We propose a new policy gradient method, named homotopic policy mirror
descent (HPMD), for solving discounted, infinite horizon MDPs with finite state
and action spaces. HPMD performs a mirror descent type policy update with an
additional diminishing regularization term, and possesses several computational
properties that seem to be new in the literature. We first establish the global
linear convergence of HPMD instantiated with Kullback-Leibler divergence, for
both the optimality gap, and a weighted distance to the set of optimal
policies. Then local superlinear convergence is obtained for both quantities
without any assumption. With local acceleration and diminishing regularization,
we establish the first result among policy gradient methods on certifying and
characterizing the limiting policy, by showing, with a non-asymptotic
characterization, that the last-iterate policy converges to the unique optimal
policy with the maximal entropy. We then extend all the aforementioned results
to HPMD instantiated with a broad class of decomposable Bregman divergences,
demonstrating the generality of the these computational properties.
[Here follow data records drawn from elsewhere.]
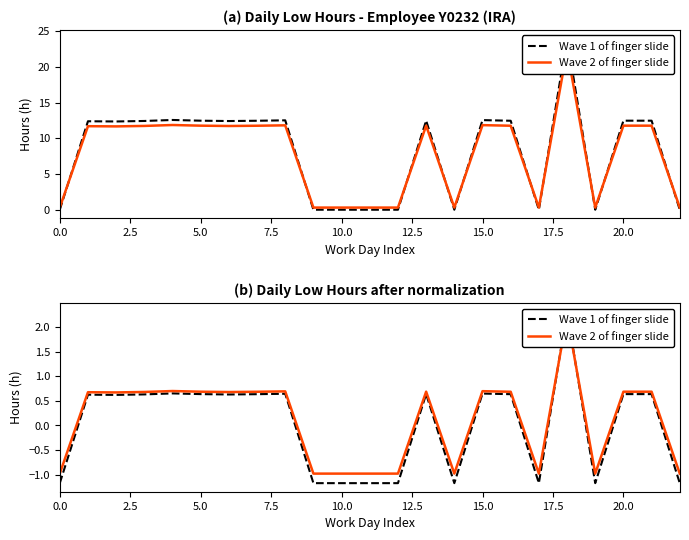

Reading left to right, list all the values displayed in this chart.

Wave 1 of finger slide: -1.2	0.6	0.6	0.6	0.7	0.6	0.6	0.6	0.6	-1.2	-1.2	-1.2	-1.2	0.6	-1.2	0.6	0.6	-1.2	2.3	-1.2	0.6	0.6	-1.2
Wave 2 of finger slide: -1.0	0.7	0.7	0.7	0.7	0.7	0.7	0.7	0.7	-1.0	-1.0	-1.0	-1.0	0.7	-1.0	0.7	0.7	-1.0	2.2	-1.0	0.7	0.7	-1.0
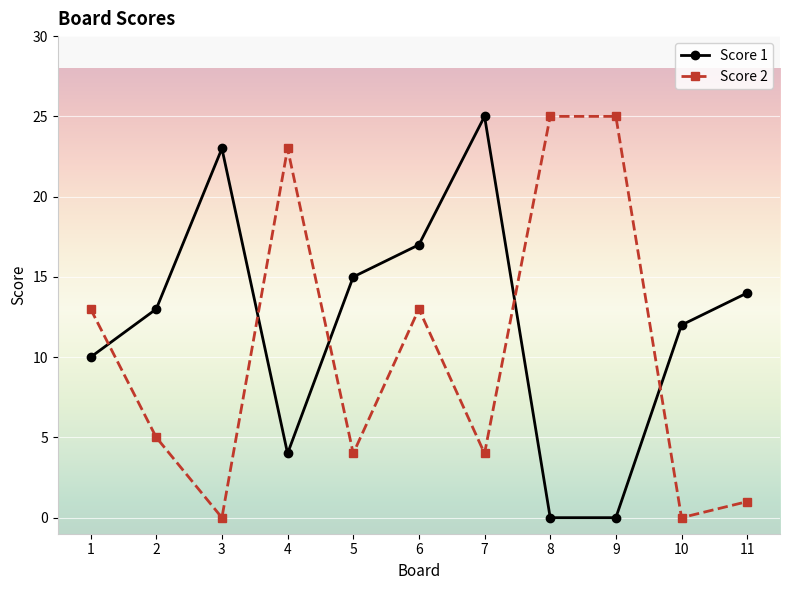

At which label does Score 2 first exceed 5?

1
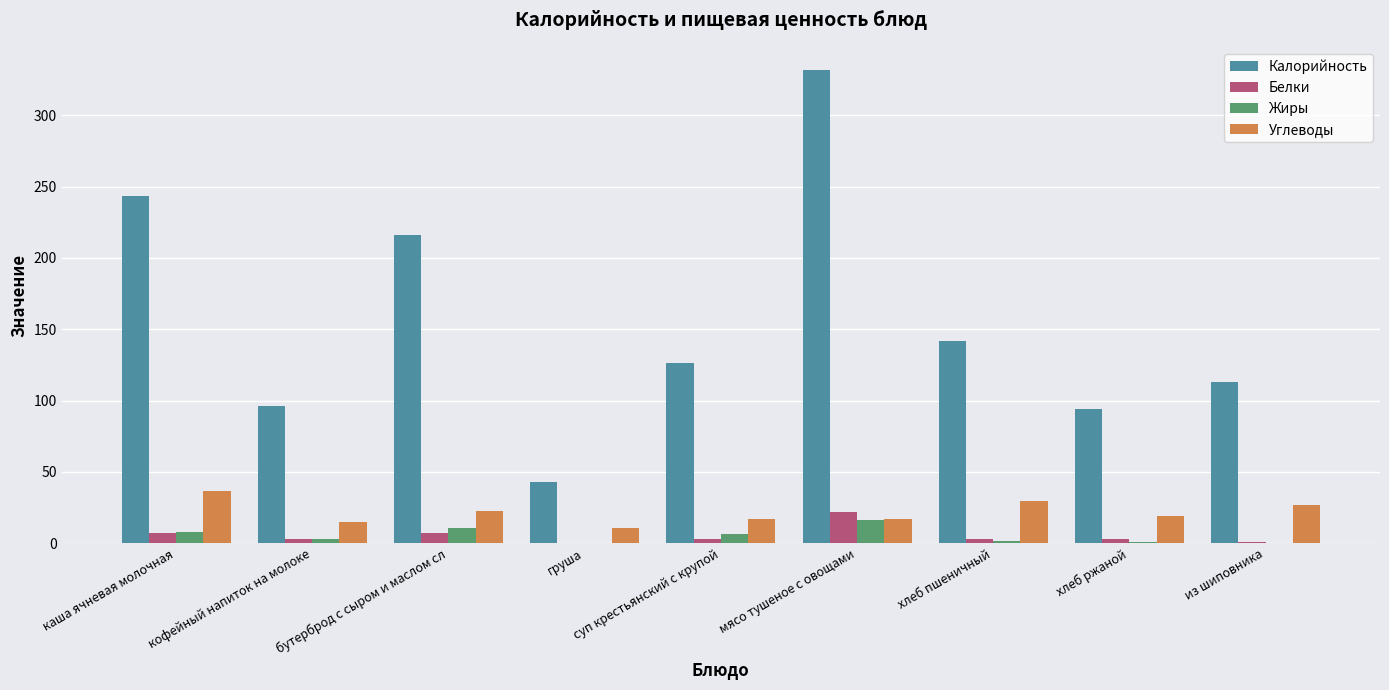

The value of Калорийность at кофейный напиток на молоке is 138.6. True or false?

False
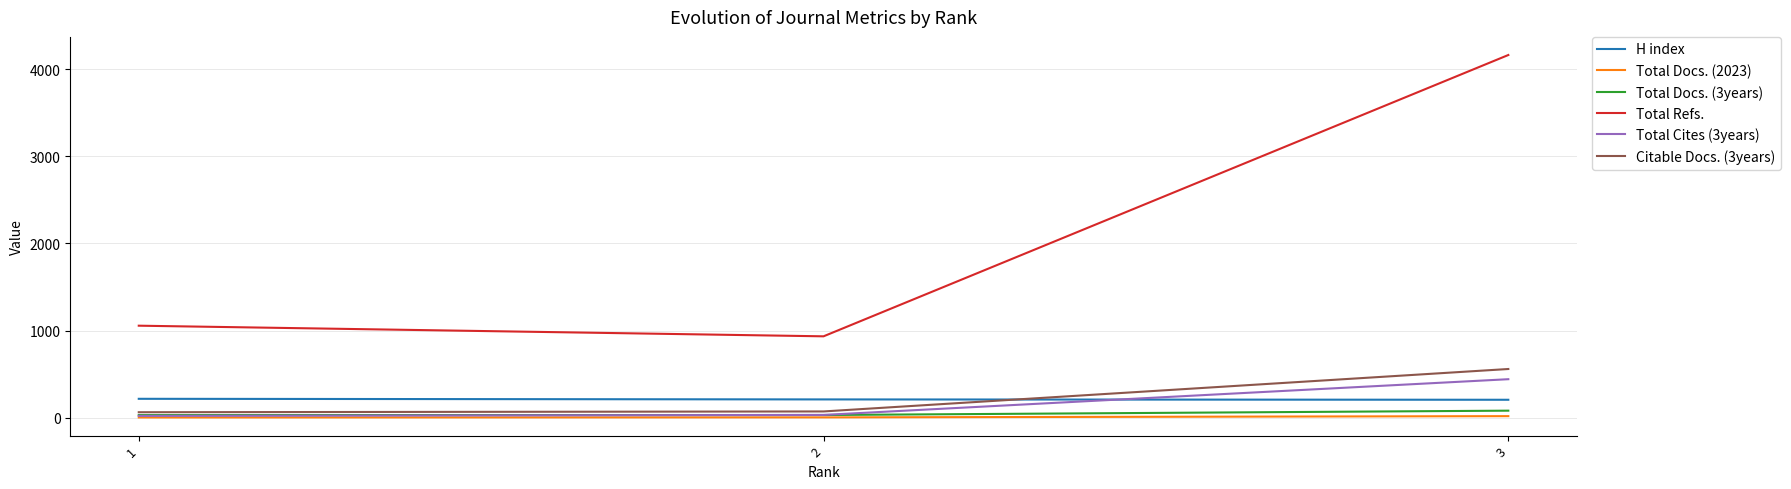

Is the value of H index at 2 greater than the value of Total Docs. (3years) at 3?

Yes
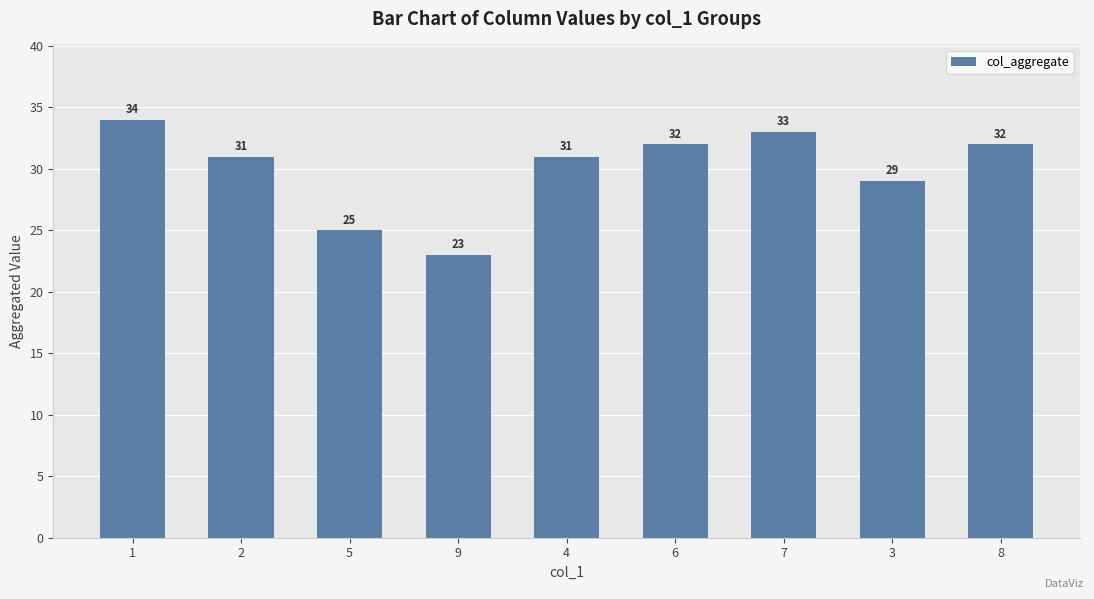

At which label is the value closest to 28?

3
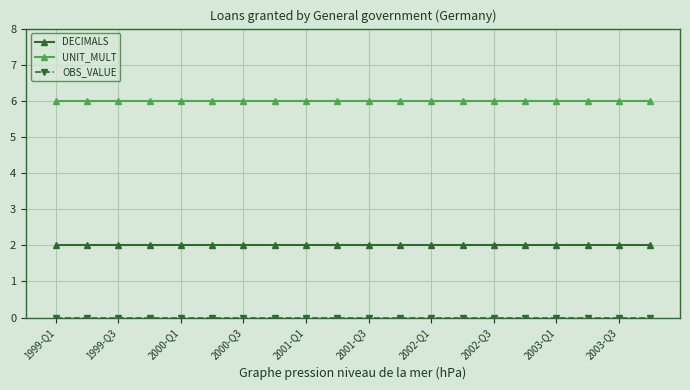

What is the average value of the UNIT_MULT series?

6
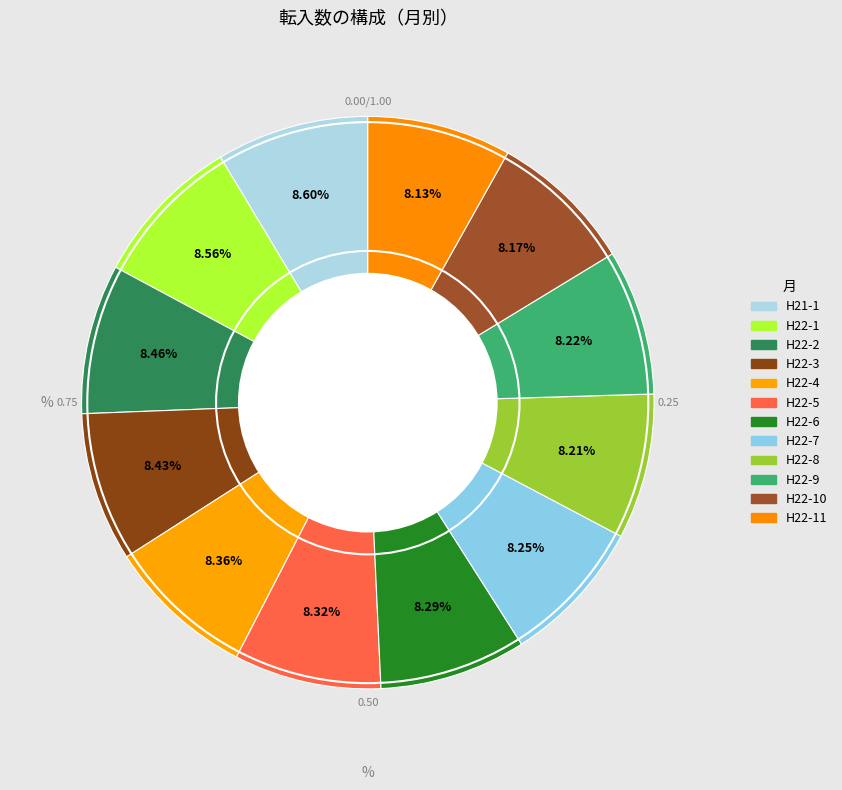

To the nearest percent, what percentage of the pie is H22-11?

8%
As a by
product, we discover the finite-time exact convergence for some commonly used
Bregman divergences, implying the continuing convergence of HPMD to the
limiting policy even if the current policy is already optimal. Finally, we
develop a stochastic version of HPMD and establish similar convergence
properties. By exploiting the local acceleration, we show that for small
optimality gap, a better than $\tilde{\mathcal{O}}(\left|\mathcal{S}\right|
\left|\mathcal{A}\right| / \epsilon^2)$ sample complexity holds with high
probability, when assuming a generative model for policy evaluation.

提出了一种新的策略梯度方法 —— 同伦策略镜像下降 (HPMD)，用于解决具有有限状态和动作空间的折扣、无限时间 MDPs，并具有多种计算性质。该方法在全局和局部上均具有收敛性，并且能够在一定条件下证明和表征极限策略。同时，使用该方法可同时获得非渐近最优策略和极大信息熵的极限策略，在不同 Bregman 散度之间进行扩展，以及是一些常见 Bregman 散度的有限时间精确收敛。